PO-04. Dinutuximab beta immunotherapy after autologous and allogeneic hemopoietic stem cell transplantation in patients with high- and ultrahigh-risk group neuroblastoma: RM Gorbacheva Research Institute experience
Ilya V. Kazantsev, Asmik G. Gevorgian, Polina S. Tolkunova, Tatiana V. Iukhta, Daria A. Drozdovskaya, Andrew V. Kozlov, Margarita S. Golenkova, Alexander N. Galimov, Olga I. Bogdanova, Ekaterina V. Goncharova, Yuri A. Punanov, Alexander D. Kulagin, Ludmila S. Zubarovskaya
RM Gorbacheva Research Institute, Pavlov University, St. Petersburg, Russia
Dr. Ilya V. Kazantsev, phone +7 (963) 348-05-24, e-mail: Ilya_Kazantsev@inbox.ru
Neuroblastoma (NB) is the most common extracranial solid tumor in infants and younger children characterized by significant biological and clinical heterogeneity. The currently used Russian standard of treatment for high-risk patients allows achieving the long-term survival of about 40% in spite of highly intensive complex therapy used. In ultrahigh-risk group the results are even worse with less than 10% of patients achieving a durable response. Also, there is still no consensus on optimal treatment of patients with primary resistant disease or relapse and the prognosis in this cohort is still dismal. Immunotherapy with anti-GD2 antibodies is potentially effective in these situations. It may also be used in autologous (auto-HSCT) or haploidentical donor allogeneic stem cell transplantation (haplo-HSCT) settings.
Patients and methods
In 2017-2021 a total of 19 patients with NB received 76 courses of anti-GD2 antibodies (dinutuximab beta) immunotherapy after auto-HSCT (n=13) and allo-HSCT (n=6) within two pilot trials conducted by RM Gorbacheva Research Institute. All auto-HSCT recipients belonged to high-risk group and previously achieved complete or very good partial response, 3 of them belonged to ultrahigh-risk group according to stratification scale by Morgentern DA et al. The haplo-HSCT recipients were treated for primary resistant-disease (n=1), first (n=4) or second (n=1) systemic relapse. In all cases prior to haplo-HSCT a non-myeloablative (Flu-Mel) conditioning regimen was used. In 5 of 6 cases the graft-versus-host disease (GVHD) prophylaxis was post-transplant cyclophosphamide based. In 4 of 6 cases patients retained a complete or very good partial response at the time of immunotherapy initiation. In 2 cases patients received immunotherapy due to early relapse post haplo-HSCT. In both cases immunotherapy was given in combination with temozolomide.

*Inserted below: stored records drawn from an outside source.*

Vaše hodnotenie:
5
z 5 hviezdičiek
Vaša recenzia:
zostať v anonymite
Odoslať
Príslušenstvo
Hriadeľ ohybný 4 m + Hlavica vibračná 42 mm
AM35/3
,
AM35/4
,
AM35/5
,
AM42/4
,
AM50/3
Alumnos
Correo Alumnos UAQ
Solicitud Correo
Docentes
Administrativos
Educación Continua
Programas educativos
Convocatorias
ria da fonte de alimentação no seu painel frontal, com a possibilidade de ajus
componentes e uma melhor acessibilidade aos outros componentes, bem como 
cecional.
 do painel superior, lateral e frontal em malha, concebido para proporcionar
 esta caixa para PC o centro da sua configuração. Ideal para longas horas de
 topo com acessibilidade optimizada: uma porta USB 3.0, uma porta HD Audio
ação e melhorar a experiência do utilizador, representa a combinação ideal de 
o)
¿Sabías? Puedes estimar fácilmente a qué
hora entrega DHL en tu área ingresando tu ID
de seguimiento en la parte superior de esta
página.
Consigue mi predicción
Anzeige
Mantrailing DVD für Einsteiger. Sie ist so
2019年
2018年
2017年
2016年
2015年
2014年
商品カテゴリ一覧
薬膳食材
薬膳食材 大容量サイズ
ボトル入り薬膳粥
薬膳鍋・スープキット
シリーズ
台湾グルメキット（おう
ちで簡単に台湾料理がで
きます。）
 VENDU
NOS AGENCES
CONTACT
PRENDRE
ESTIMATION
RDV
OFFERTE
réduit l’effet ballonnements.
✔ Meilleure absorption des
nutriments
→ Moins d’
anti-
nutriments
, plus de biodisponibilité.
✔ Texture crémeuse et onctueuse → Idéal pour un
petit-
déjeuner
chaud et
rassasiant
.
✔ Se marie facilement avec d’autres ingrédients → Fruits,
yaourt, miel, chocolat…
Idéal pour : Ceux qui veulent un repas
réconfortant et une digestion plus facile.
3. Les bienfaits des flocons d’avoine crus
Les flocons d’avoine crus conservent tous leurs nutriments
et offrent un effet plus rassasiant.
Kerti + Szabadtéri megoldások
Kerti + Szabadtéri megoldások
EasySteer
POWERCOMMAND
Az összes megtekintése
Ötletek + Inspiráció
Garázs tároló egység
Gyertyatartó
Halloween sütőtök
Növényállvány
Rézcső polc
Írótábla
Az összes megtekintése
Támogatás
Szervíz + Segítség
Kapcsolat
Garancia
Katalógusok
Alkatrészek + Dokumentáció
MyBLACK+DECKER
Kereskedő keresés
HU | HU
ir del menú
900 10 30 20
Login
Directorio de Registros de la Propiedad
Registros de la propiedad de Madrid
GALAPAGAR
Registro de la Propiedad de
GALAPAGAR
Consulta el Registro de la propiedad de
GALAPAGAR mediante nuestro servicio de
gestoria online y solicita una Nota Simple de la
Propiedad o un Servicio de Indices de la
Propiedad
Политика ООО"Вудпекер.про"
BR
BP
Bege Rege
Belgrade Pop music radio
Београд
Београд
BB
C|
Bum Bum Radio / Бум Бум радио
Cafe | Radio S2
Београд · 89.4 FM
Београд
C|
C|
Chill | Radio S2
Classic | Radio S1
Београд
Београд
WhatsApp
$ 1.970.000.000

With a median follow-up of 16 (6-27) months 11 of 13 patients receiving immunotherapy after auto-HSCT retain complete response. Two patients, both from ultrahigh-risk subgroup relapsed, bub responded well to salvage therapy. Therefore, the EFS and OS in this group are currently 80% and 100%, accordingly. The patients with 1st and 2nd relapse are still in remission 17, 37 and 43 months after haplo-HSCT. The patent with primary resistant disease relapsed in 55 months. Both patients receiving immunotherapy as salvage treatment died of disease progression with no signs of response. The overall anti-GD2 immunotherapy toxicity was acceptable. No signs of clinically significant GVHD were observed in haplo-HSCT recipients. There were, however, 4 cases of neurotoxicity (2 in auto- and 2 in haplo-HSCT recipients), requiring therapy cessation in 2 cases.
Dinutuximab beta immunotherapy is characterized by acceptable toxicity both in auto- and haplo-HSCT recipients. It allows achieving good short-term results, although these results are much worse in patients with chemoresistant disease of ultrahigh-risk group patients. The larger cohort and longer follow-up are needed to clearly evaluate long-term results.
Neuroblastoma, high-risk group, ultrahigh-risk group, immunotherapy, auto-HSCT, haplo-HSCT.